Roast the pumpkin for about 2 hours or until it is tender. The roasting time can vary depending on the size of the pumpkin.
To reduce roasting time, you can slice the pumpkin before roasting.
Allow the pumpkin to cool completely before adding it to the dough. Refrigerate if using a mixer during hot temperatures.
Mixing the Dough:
Combine the flour, sourdough starter, roasted pumpkin, and most of the water. Start mixing using a mixer.
When the gluten has developed, start adding the remaining water and the salt gradually. Continue mixing until all ingredients are well incorporated and the dough is smooth.
Bulk proofing:
Shape the dough tightly and place it in a narrow container.

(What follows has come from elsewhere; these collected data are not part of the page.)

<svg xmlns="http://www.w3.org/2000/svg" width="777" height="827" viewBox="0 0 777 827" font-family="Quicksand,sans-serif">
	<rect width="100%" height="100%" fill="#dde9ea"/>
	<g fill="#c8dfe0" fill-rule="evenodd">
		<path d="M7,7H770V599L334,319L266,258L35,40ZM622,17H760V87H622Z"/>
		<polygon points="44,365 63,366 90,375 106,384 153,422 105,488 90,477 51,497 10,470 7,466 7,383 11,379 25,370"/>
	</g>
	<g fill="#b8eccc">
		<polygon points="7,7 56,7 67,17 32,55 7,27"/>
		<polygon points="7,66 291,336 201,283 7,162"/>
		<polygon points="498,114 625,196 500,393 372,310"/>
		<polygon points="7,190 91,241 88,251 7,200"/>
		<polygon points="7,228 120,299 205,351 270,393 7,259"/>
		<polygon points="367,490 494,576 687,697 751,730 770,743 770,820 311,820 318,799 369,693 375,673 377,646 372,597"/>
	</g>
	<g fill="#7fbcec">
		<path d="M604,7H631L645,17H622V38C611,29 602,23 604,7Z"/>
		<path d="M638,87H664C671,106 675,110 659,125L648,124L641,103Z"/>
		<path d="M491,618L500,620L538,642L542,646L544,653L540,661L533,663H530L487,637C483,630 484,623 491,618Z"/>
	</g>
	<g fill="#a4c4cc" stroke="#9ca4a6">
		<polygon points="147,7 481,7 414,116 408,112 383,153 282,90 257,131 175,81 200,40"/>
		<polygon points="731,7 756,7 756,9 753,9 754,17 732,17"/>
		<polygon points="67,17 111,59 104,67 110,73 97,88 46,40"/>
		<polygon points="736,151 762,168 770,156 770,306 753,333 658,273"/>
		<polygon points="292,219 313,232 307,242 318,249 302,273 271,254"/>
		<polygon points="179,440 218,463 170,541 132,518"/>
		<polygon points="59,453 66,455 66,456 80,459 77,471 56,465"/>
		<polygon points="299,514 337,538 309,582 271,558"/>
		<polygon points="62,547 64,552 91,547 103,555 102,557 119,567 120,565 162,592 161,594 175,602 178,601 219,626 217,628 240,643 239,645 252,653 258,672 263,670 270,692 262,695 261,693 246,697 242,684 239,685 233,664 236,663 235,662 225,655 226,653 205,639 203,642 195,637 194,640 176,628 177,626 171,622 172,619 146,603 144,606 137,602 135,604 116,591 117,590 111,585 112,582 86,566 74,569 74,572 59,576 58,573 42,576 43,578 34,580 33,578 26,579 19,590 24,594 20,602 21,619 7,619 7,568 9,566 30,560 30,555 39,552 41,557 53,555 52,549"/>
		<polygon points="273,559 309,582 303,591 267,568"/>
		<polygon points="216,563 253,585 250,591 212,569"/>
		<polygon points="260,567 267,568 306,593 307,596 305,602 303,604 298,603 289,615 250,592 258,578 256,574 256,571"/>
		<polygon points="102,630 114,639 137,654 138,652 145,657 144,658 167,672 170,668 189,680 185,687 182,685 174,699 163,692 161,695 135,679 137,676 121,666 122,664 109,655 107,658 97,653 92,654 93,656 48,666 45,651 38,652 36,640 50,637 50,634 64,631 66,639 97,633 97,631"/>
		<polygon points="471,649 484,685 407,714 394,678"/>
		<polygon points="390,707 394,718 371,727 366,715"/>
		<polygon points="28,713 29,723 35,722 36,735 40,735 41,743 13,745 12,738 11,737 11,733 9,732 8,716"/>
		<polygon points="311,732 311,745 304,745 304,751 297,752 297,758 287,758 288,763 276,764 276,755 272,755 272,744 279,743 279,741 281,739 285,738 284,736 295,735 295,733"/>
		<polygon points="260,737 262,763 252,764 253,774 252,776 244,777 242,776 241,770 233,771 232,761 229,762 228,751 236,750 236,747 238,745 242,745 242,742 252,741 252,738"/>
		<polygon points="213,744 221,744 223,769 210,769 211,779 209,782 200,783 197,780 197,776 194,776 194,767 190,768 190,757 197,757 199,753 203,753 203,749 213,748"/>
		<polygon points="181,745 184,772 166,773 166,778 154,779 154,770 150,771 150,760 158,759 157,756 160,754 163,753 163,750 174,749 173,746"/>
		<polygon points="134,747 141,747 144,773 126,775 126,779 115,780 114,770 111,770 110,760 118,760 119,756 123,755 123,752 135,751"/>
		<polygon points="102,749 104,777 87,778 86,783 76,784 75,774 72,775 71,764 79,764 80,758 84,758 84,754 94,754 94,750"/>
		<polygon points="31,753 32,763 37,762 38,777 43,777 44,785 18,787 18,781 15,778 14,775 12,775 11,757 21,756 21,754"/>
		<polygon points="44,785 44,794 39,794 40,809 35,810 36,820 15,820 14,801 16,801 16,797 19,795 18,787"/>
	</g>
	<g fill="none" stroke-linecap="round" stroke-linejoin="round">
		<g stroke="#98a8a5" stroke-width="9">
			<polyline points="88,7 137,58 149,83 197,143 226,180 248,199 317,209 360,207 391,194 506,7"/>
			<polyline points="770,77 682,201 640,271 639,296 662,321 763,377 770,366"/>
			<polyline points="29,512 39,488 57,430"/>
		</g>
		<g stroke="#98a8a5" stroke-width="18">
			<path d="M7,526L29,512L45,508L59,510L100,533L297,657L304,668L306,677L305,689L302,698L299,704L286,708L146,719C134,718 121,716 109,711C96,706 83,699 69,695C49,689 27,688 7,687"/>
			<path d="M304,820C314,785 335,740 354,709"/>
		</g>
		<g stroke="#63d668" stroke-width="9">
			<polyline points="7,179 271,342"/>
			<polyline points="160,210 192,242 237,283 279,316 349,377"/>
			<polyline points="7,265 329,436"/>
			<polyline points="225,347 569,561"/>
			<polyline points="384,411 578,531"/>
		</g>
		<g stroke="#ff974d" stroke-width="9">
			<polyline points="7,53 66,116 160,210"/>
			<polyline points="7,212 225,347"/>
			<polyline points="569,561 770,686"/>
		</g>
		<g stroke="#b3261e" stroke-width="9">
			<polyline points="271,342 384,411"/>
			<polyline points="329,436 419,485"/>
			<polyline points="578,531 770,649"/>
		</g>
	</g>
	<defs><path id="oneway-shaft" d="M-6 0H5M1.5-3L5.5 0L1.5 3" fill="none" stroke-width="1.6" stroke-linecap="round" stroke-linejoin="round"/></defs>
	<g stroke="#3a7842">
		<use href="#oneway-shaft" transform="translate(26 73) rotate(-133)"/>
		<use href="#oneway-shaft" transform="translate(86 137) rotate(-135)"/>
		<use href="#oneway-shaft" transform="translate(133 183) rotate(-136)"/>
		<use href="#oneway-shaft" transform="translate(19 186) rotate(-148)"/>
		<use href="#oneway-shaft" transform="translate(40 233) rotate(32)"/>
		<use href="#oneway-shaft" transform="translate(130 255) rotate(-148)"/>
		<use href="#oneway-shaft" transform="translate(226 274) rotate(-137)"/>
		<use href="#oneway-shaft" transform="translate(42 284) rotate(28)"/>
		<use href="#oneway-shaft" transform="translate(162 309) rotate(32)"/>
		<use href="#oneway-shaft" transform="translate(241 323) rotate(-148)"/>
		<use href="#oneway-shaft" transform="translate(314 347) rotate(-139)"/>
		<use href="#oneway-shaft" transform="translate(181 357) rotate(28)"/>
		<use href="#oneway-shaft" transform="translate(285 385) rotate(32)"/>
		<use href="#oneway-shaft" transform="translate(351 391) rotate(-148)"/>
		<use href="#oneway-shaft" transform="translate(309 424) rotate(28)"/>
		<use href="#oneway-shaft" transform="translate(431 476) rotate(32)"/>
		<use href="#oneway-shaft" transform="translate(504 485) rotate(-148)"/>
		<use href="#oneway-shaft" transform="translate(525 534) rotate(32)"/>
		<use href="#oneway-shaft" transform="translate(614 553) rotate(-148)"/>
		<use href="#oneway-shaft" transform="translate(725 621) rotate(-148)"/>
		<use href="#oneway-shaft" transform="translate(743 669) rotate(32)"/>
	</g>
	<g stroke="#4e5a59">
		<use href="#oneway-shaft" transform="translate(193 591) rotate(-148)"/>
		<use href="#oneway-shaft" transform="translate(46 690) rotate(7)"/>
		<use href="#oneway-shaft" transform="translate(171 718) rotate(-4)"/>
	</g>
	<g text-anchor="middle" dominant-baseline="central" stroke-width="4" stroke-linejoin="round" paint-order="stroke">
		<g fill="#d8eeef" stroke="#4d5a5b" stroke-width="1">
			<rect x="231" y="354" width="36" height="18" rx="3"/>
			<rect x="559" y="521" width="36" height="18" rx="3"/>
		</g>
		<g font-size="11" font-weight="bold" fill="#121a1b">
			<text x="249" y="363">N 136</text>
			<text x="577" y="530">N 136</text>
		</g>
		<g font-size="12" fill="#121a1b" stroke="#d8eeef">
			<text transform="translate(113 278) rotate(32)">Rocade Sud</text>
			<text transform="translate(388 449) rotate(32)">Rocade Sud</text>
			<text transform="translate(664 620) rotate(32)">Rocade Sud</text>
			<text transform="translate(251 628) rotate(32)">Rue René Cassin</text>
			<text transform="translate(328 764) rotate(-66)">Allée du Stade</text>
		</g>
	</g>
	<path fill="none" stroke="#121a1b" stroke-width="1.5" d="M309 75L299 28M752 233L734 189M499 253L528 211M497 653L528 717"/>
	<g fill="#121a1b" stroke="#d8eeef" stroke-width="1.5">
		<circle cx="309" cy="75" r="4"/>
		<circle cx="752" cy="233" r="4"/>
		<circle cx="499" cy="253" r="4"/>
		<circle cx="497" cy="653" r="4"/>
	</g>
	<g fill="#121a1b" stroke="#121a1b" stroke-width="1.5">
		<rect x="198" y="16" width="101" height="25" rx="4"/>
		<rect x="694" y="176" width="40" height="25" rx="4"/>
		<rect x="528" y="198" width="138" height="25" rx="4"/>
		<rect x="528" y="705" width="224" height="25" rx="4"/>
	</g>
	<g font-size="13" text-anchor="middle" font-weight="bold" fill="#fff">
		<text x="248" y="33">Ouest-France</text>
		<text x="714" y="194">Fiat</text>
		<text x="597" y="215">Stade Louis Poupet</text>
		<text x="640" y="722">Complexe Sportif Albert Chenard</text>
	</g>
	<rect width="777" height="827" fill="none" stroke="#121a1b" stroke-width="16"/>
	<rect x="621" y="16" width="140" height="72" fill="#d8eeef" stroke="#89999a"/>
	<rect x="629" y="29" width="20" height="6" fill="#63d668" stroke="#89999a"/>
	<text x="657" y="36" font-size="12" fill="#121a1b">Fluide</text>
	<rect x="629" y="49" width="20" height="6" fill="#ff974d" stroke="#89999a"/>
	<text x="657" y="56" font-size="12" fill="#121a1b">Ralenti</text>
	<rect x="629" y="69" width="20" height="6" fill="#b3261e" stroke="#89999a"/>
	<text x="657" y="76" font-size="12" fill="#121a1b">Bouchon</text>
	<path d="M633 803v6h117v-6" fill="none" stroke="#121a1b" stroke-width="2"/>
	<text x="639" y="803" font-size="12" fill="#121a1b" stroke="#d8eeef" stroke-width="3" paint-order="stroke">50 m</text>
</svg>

Let the dough proof until it has doubled or almost doubled in size. Around 6h at 24c (74f)
Shaping:
Once proofed, shape the dough. Wet the surface with water and coat it with pumpkin seeds. Place the shaped dough into a banneton (proofing basket).
Cold Fermentation:
Refrigerate the dough for around 18 hours at 4°C (39°F).
Baking:
Preheat your oven to 230°C (446°F).Bake the bread with steam for 20 minutes.Lower the oven temperature to 200°C (392°F) and bake for an additional 20-25 minutes.Be careful not to burn the bread considering the sugar content inside.
Additional Tips:
If you don't have a mixer, you can use the slap and fold technique for about 15 minutes to develop the gluten.
Enjoy your homemade sourdough pumpkin bread!